O que dizem as investigações sobre quem matou Pereira e Phillips?

A Polícia Federal e outras autoridades envolvidas na investigação (como a Polícia Civil de Amazonas) têm divulgado o andamento dos trabalhos por meio de entrevistas e notas enviadas à imprensa.

Até agora, não há informações oficiais claras sobre o que realmente aconteceu no dia 05/06 e por que os crimes foram cometidos.

Dias antes, Phillips viajou para o extremo oeste da Amazônia acompanhado de Pereira para coletar dados para um livro que estava escrevendo sobre como salvar a floresta — ele já havia realizado diversas viagens para a Amazônia, onde fez reportagens sobre desmatamento e crimes. Os dois eram amigos e já haviam viajado juntos à Amazônia em outras ocasiões profissionais.

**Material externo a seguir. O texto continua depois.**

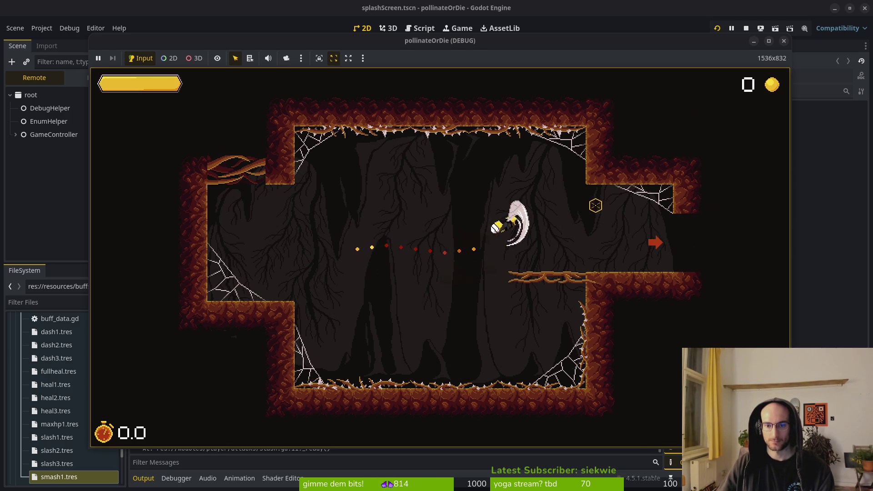
{"action": "key", "text": "d"}
{"action": "key", "text": "d"}
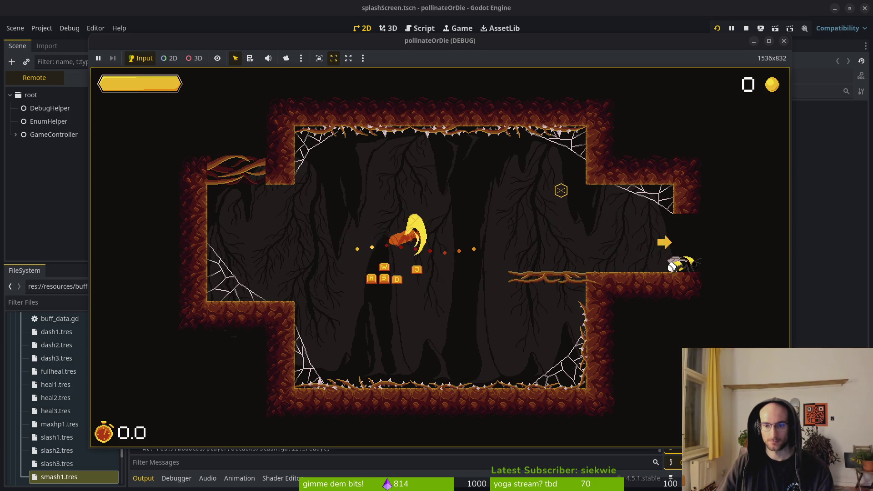
{"action": "key", "text": "d"}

Mas em 05/06, ambos desapareceram a poucos quilômetros do Vale do Javari, que é a segunda maior reserva indígena do Brasil, um território com área equivalente à de Portugal onde vivem cerca de 6 mil integrantes de sete etnias.

A região é conhecida por intensos conflitos entre diversos grupos criminosos (como quadrilhas de madeireiros e pescadores ilegais). Alguns estudos sugerem que existe ligação entre essas atividades e o narcotráfico, que está presente na região desde os anos 1970.

O jornalista e o indigenista viajavam de barco pelos mais de 70 km que ligam o lago do Jaburu ao município de Atalaia do Norte. Na última vez que foram vistos, eles pararam na comunidade de São Rafael, às 6h, onde tinham uma reunião marcada com o líder pescador Manoel Vitor Sabino da Costa, conhecido como Churrasco.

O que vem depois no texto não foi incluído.